Task - Search each line below for "pinky", then return the lines where it appears.

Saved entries

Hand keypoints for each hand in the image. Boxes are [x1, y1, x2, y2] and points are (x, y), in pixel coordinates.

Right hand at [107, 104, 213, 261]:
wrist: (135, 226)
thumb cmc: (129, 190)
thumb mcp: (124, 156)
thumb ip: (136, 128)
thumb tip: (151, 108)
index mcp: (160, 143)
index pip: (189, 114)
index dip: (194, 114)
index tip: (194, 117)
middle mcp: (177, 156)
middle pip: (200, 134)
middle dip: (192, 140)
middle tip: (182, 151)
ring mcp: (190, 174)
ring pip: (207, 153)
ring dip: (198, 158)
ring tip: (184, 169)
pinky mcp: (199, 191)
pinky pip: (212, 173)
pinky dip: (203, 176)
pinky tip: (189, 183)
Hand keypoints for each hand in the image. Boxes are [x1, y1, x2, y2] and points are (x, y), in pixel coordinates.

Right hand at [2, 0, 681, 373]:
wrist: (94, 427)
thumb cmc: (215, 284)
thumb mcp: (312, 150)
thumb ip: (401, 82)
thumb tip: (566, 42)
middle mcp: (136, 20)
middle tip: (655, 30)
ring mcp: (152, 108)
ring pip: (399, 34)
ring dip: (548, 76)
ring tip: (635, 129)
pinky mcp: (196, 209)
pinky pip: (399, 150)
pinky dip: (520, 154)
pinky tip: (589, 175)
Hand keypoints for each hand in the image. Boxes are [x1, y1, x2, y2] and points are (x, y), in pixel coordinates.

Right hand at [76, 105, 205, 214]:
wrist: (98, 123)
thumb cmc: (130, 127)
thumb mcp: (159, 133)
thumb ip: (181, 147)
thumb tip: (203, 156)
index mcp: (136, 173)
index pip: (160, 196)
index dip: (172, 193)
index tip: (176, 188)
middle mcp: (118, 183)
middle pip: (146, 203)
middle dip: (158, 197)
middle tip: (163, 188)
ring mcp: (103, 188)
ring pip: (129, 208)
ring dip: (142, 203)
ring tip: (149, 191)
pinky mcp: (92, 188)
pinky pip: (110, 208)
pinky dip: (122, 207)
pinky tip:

Exercise result -
pinky mcp: (199, 191)
pinky pip: (212, 173)
pinky dip: (203, 176)
pinky tip: (189, 183)
pinky mcp: (196, 209)
pinky pip: (399, 150)
pinky dip: (520, 154)
pinky tip: (589, 175)
pinky mcp: (92, 188)
pinky pip: (110, 208)
pinky dip: (122, 207)
pinky tip:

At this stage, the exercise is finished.